I've never owned any individual stocks and I never want to. I think trying to pick stocks is a pointless and very risky game. I hold stocks through mutual funds only.

At this point I can't really think of anything compelling to invest in. Stocks are still too expensive and bond yields are pathetic. I wish there was some asset cheap enough to get me excited.

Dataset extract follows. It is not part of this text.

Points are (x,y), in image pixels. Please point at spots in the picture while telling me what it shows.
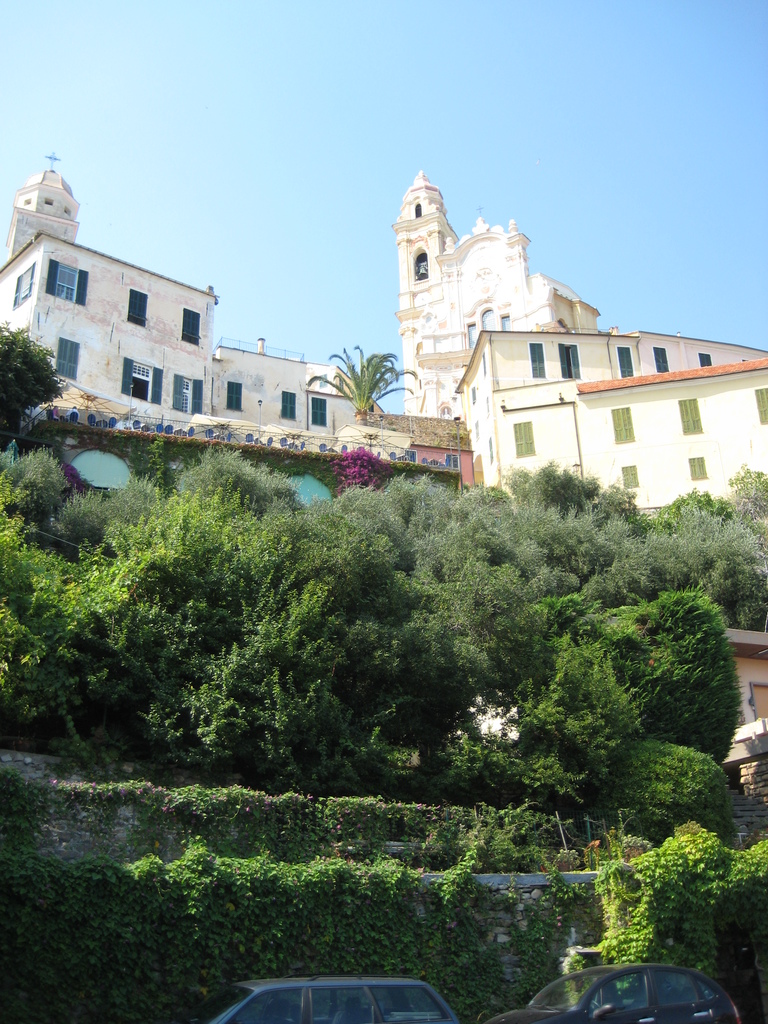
This is an outside view. At the bottom (319,1004), I can see two cars (603,1016) and there is a wall (62,817). To the wall (530,895) there are some creeper plants (343,901). In the middle of the image (402,574) there are some trees (242,581). In the background (135,399), I can see the buildings (212,360). At the top of the image (250,134) I can see the sky (197,108).
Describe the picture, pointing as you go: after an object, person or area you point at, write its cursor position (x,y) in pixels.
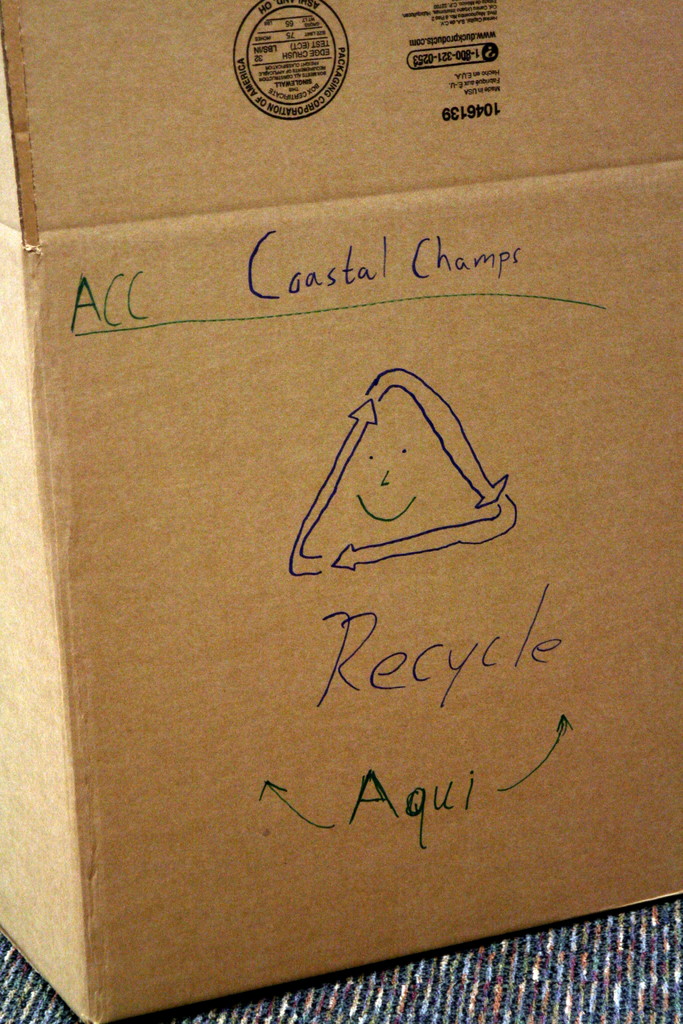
In this image we can see a carton box (382,559) on the platform (578,993) and there are texts (318,32) written on the box (386,398) and there is a logo (371,486) also on it.
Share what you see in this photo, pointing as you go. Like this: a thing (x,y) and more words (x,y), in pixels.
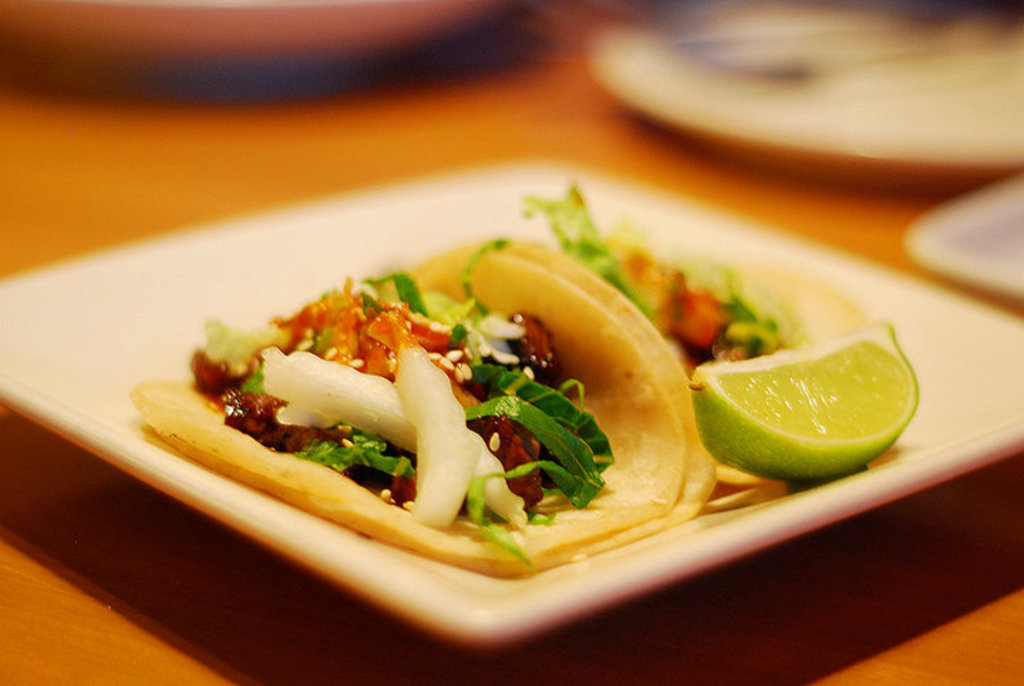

If you're looking for a place to discuss investing take a look at http://www.diehards.org -- it's mainly focused on Vanguard, but just about every investment topic gets discussed. It's a great place to learn more and ask questions.


----------



## LilyFair (Nov 8, 2003)

I would think about it if I had money


----------



## Woody (Nov 16, 2003)

I saved and invested for the whole 25 years that I worked full time. I'm currently living off the income from my investments. It's not a lot. But it's all I need. I also have a retirement account which I no longer make contributions to.


----------



## meggiehamilton (Nov 12, 2003)

I have a retirement plan.


----------



## Diamond (Jan 8, 2004)

> www.diehards.org


The author of the book that I've been reading also recommends Vanguard for the same reasons you mentioned. Thanks.


----------



## WinterDave (Dec 5, 2003)

I am not very knowledgeable in investing but paying off credit card debt, and maxing out your 401K contribution is advice that I have heard everywhere....14 percent (the maximum allowed) of my paycheck goes into my 401K plan, my company donates another 5% in matching funds, and I pay off my credit card bill in its entirety every month....Those are the first two steps that I would recommend for anyone thinking of investing....


----------



## LoneLioness (Nov 16, 2003)

I don't invest, might be something I want to learn more about and do one day though.


----------



## Pip (Jan 14, 2004)

I'm going to start investing as soon as I rebuild my savings account. It is mostly gone right now, b/c I bought a condo.


----------



## Diamond (Jan 8, 2004)

> I am not very knowledgeable in investing but paying off credit card debt, and maxing out your 401K contribution is advice that I have heard everywhere....14 percent (the maximum allowed) of my paycheck goes into my 401K plan, my company donates another 5% in matching funds, and I pay off my credit card bill in its entirety every month....Those are the first two steps that I would recommend for anyone thinking of investing....


I don't owe any money in consumer debt, I prefer to use my debit card. I also recently paid off the outstanding balance on my student loan.

Contributing to an IRA is something I'd like to do a few years down the road.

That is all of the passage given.